━━━ Данные упражнения

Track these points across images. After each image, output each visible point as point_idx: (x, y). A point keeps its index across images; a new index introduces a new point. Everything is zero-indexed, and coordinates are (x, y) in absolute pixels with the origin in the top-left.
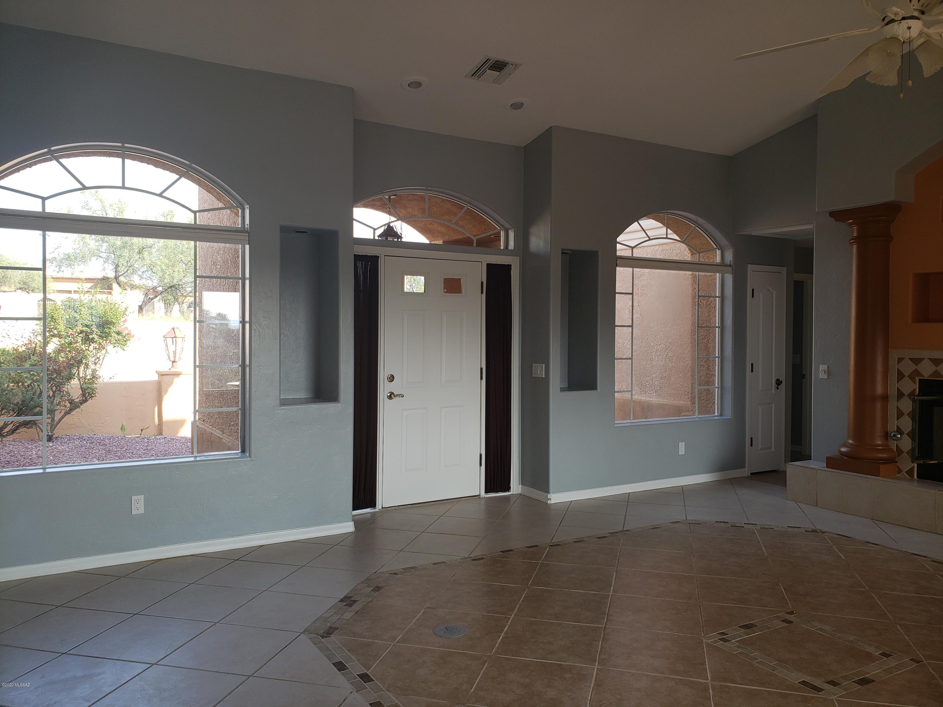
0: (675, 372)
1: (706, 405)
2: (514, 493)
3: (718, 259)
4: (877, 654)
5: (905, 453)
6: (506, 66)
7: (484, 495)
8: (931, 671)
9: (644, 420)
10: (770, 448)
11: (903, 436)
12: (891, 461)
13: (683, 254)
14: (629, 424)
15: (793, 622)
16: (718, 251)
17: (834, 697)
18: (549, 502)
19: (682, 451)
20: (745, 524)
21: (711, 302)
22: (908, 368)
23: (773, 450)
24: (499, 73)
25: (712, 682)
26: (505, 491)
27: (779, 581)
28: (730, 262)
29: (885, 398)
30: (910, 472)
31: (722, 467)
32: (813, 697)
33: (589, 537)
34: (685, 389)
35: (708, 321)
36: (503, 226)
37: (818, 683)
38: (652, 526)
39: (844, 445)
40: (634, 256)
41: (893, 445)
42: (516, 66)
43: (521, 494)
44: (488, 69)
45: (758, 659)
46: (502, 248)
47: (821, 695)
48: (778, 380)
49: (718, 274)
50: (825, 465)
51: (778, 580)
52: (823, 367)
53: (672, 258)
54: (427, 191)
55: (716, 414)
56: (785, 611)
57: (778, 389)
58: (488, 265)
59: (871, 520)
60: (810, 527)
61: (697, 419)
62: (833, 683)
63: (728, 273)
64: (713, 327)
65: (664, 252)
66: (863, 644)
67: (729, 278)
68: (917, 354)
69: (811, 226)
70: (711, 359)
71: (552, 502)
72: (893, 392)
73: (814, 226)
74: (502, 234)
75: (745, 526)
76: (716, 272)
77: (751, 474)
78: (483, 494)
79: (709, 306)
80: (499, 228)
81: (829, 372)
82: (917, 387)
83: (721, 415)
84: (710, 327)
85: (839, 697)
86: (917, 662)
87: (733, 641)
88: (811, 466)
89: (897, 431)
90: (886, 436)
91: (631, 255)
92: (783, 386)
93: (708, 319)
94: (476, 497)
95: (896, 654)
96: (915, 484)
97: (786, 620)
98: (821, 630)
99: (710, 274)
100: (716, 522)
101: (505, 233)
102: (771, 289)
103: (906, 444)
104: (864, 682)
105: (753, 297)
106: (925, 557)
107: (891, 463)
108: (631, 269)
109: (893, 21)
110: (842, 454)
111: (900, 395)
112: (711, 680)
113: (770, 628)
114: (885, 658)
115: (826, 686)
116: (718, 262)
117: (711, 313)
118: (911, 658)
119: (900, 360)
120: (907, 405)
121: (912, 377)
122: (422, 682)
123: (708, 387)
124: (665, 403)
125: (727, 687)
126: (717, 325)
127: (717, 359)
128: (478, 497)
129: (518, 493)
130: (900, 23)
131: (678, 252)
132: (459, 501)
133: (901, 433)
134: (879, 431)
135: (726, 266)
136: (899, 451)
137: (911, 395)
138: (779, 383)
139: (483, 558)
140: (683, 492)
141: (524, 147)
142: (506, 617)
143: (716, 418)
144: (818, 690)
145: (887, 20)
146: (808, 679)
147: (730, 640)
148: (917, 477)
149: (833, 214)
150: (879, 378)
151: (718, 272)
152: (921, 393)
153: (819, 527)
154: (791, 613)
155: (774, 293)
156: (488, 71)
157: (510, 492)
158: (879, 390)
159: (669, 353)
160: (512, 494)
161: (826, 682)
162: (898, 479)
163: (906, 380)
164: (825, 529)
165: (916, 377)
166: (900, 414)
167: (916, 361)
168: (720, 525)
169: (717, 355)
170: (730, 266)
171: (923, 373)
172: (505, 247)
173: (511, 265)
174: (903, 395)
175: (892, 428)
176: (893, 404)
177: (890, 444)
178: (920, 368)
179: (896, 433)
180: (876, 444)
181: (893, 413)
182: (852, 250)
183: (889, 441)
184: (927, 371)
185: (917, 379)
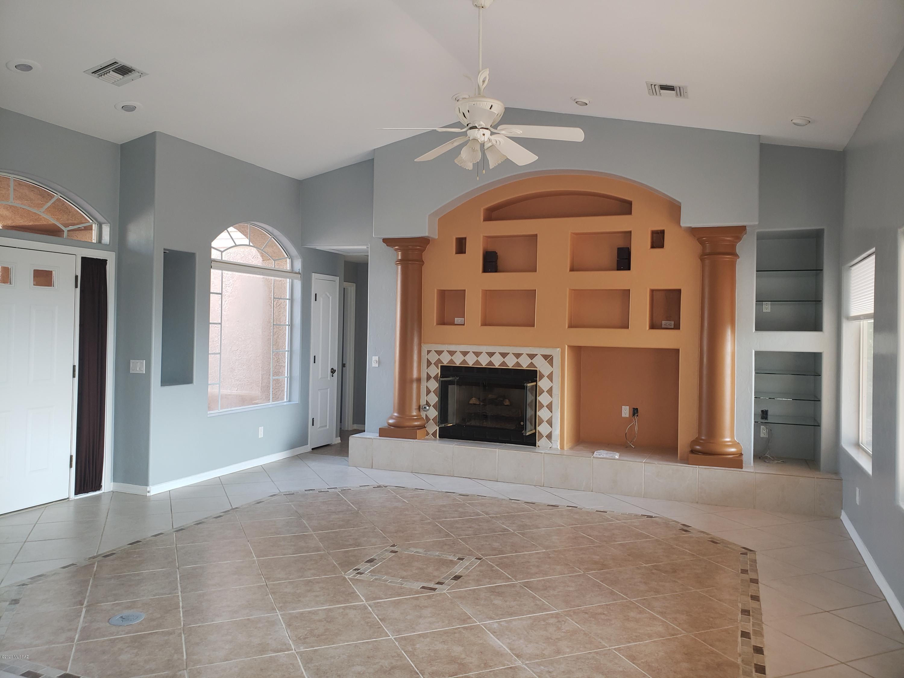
0: (239, 364)
1: (275, 393)
2: (105, 492)
3: (288, 267)
4: (456, 560)
5: (431, 420)
6: (131, 72)
7: (74, 498)
8: (489, 563)
9: (229, 409)
10: (326, 426)
11: (430, 407)
12: (423, 427)
13: (248, 258)
14: (217, 414)
15: (397, 552)
16: (288, 260)
17: (445, 592)
18: (148, 494)
19: (261, 435)
20: (328, 489)
21: (281, 303)
22: (434, 358)
23: (328, 427)
24: (122, 76)
25: (367, 602)
26: (95, 490)
27: (375, 526)
28: (299, 270)
29: (419, 380)
30: (434, 434)
31: (292, 446)
32: (433, 595)
33: (206, 518)
34: (248, 379)
35: (278, 320)
36: (96, 220)
37: (432, 585)
38: (256, 501)
39: (391, 418)
40: (223, 259)
41: (423, 414)
42: (142, 74)
43: (113, 492)
44: (112, 71)
45: (388, 580)
46: (94, 241)
47: (437, 592)
48: (332, 369)
49: (288, 280)
50: (378, 435)
51: (373, 526)
52: (375, 358)
53: (236, 261)
54: (13, 175)
55: (285, 400)
56: (389, 545)
57: (333, 376)
58: (83, 258)
59: (411, 473)
60: (376, 485)
61: (271, 406)
62: (441, 583)
63: (296, 279)
64: (283, 325)
65: (229, 254)
66: (445, 556)
67: (298, 285)
68: (440, 348)
69: (365, 247)
70: (281, 352)
71: (152, 493)
72: (424, 376)
73: (368, 248)
74: (95, 227)
75: (329, 490)
76: (286, 277)
77: (312, 449)
78: (73, 496)
79: (279, 306)
80: (91, 221)
81: (379, 362)
82: (439, 371)
83: (290, 401)
84: (280, 325)
85: (448, 590)
86: (480, 559)
87: (366, 573)
88: (368, 437)
89: (426, 404)
90: (419, 408)
91: (220, 259)
92: (335, 374)
93: (279, 318)
94: (65, 501)
95: (466, 557)
96: (438, 442)
97: (392, 551)
98: (417, 552)
99: (280, 279)
100: (305, 490)
101: (98, 227)
102: (328, 294)
103: (433, 413)
104: (457, 578)
105: (316, 300)
106: (454, 493)
107: (422, 428)
108: (220, 271)
109: (475, 127)
110: (390, 425)
111: (429, 378)
112: (366, 601)
113: (385, 559)
114: (461, 561)
115: (437, 586)
116: (288, 269)
117: (281, 313)
118: (475, 558)
119: (429, 352)
120: (434, 385)
121: (436, 364)
122: (132, 665)
123: (277, 377)
124: (229, 393)
125: (378, 603)
126: (287, 323)
127: (287, 353)
128: (67, 500)
129: (110, 491)
130: (479, 130)
131: (243, 256)
132: (46, 507)
133: (429, 406)
134: (414, 406)
135: (296, 273)
136: (428, 419)
137: (436, 378)
138: (333, 371)
139: (114, 554)
140: (264, 470)
141: (121, 145)
142: (175, 596)
143: (285, 404)
144: (434, 589)
145: (470, 126)
146: (425, 585)
147: (363, 572)
148: (439, 437)
149: (386, 241)
150: (415, 365)
151: (288, 278)
152: (443, 376)
153: (381, 483)
154: (394, 546)
155: (331, 297)
156: (111, 72)
157: (102, 490)
158: (415, 375)
159: (233, 348)
160: (104, 493)
161: (436, 584)
162: (427, 440)
163: (433, 366)
164: (386, 484)
165: (439, 364)
166: (428, 392)
167: (439, 353)
168: (310, 492)
169: (287, 349)
170: (299, 273)
171: (443, 362)
172: (98, 241)
173: (107, 260)
174: (431, 377)
175: (423, 402)
176: (424, 384)
177: (421, 414)
178: (441, 357)
179: (426, 406)
180: (413, 415)
181: (424, 391)
182: (397, 269)
183: (421, 412)
184: (446, 360)
185: (440, 365)
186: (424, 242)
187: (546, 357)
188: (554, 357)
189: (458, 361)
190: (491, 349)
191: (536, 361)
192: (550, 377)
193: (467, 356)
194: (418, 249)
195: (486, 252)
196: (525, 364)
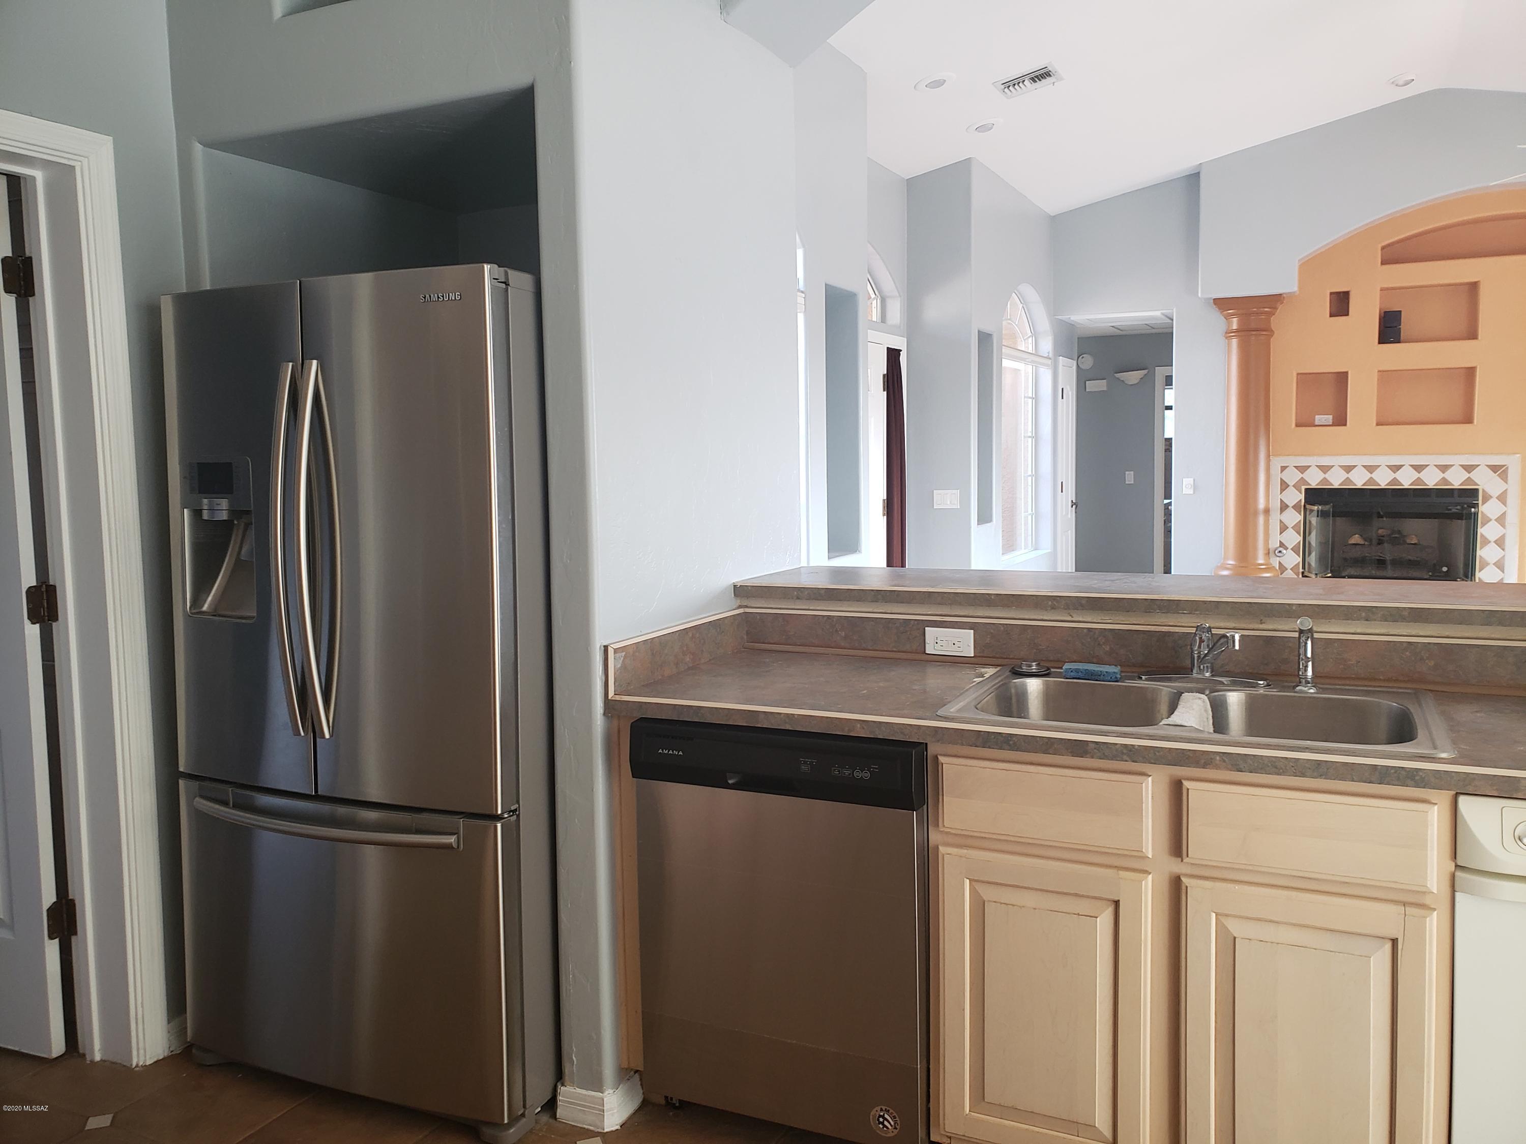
5: (1289, 570)
11: (1288, 551)
16: (1031, 339)
22: (1292, 477)
28: (1049, 353)
29: (1267, 511)
39: (1224, 567)
41: (1275, 562)
49: (1032, 368)
52: (1189, 481)
55: (1030, 548)
63: (1043, 366)
67: (1045, 372)
68: (1303, 461)
69: (1165, 312)
72: (1275, 505)
74: (876, 303)
76: (1027, 362)
81: (1195, 487)
82: (1302, 496)
83: (1035, 549)
89: (1280, 546)
90: (1268, 553)
101: (881, 303)
103: (1292, 559)
111: (1284, 507)
116: (1030, 349)
119: (1283, 468)
120: (1293, 518)
121: (1297, 486)
126: (1027, 435)
127: (1029, 478)
133: (1286, 549)
134: (1261, 549)
135: (1043, 356)
136: (1283, 568)
137: (1296, 507)
149: (1217, 302)
150: (1262, 489)
151: (1029, 364)
152: (1309, 503)
155: (1070, 393)
158: (1261, 505)
163: (1291, 489)
166: (1284, 528)
167: (1302, 469)
169: (1031, 472)
170: (1048, 358)
171: (1310, 482)
174: (1287, 506)
175: (1274, 544)
176: (1275, 517)
177: (1271, 562)
178: (1307, 476)
179: (1281, 549)
180: (1259, 563)
181: (1275, 527)
182: (1229, 345)
183: (1271, 559)
184: (1314, 480)
185: (1303, 488)
186: (1273, 301)
187: (1494, 468)
188: (1509, 468)
189: (1336, 480)
190: (1395, 461)
191: (1475, 475)
192: (1502, 498)
193: (1353, 471)
194: (1266, 313)
195: (1385, 312)
196: (1456, 479)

━━━━━━

• _Условие задания_
Оформите в виде JSON-списка строк участок листинга от строки, содержащей «186: (424, 242)», до конца листинга включительно. Каждая строка листинга должна стать отдельной строкой списка; пустые строки и отметки изображений в ответ не включайте.

• _Письменное решение_
[
  "186: (424, 242)",
  "187: (546, 357)",
  "188: (554, 357)",
  "189: (458, 361)",
  "190: (491, 349)",
  "191: (536, 361)",
  "192: (550, 377)",
  "193: (467, 356)",
  "194: (418, 249)",
  "195: (486, 252)",
  "196: (525, 364)",
  "5: (1289, 570)",
  "11: (1288, 551)",
  "16: (1031, 339)",
  "22: (1292, 477)",
  "28: (1049, 353)",
  "29: (1267, 511)",
  "39: (1224, 567)",
  "41: (1275, 562)",
  "49: (1032, 368)",
  "52: (1189, 481)",
  "55: (1030, 548)",
  "63: (1043, 366)",
  "67: (1045, 372)",
  "68: (1303, 461)",
  "69: (1165, 312)",
  "72: (1275, 505)",
  "74: (876, 303)",
  "76: (1027, 362)",
  "81: (1195, 487)",
  "82: (1302, 496)",
  "83: (1035, 549)",
  "89: (1280, 546)",
  "90: (1268, 553)",
  "101: (881, 303)",
  "103: (1292, 559)",
  "111: (1284, 507)",
  "116: (1030, 349)",
  "119: (1283, 468)",
  "120: (1293, 518)",
  "121: (1297, 486)",
  "126: (1027, 435)",
  "127: (1029, 478)",
  "133: (1286, 549)",
  "134: (1261, 549)",
  "135: (1043, 356)",
  "136: (1283, 568)",
  "137: (1296, 507)",
  "149: (1217, 302)",
  "150: (1262, 489)",
  "151: (1029, 364)",
  "152: (1309, 503)",
  "155: (1070, 393)",
  "158: (1261, 505)",
  "163: (1291, 489)",
  "166: (1284, 528)",
  "167: (1302, 469)",
  "169: (1031, 472)",
  "170: (1048, 358)",
  "171: (1310, 482)",
  "174: (1287, 506)",
  "175: (1274, 544)",
  "176: (1275, 517)",
  "177: (1271, 562)",
  "178: (1307, 476)",
  "179: (1281, 549)",
  "180: (1259, 563)",
  "181: (1275, 527)",
  "182: (1229, 345)",
  "183: (1271, 559)",
  "184: (1314, 480)",
  "185: (1303, 488)",
  "186: (1273, 301)",
  "187: (1494, 468)",
  "188: (1509, 468)",
  "189: (1336, 480)",
  "190: (1395, 461)",
  "191: (1475, 475)",
  "192: (1502, 498)",
  "193: (1353, 471)",
  "194: (1266, 313)",
  "195: (1385, 312)",
  "196: (1456, 479)"
]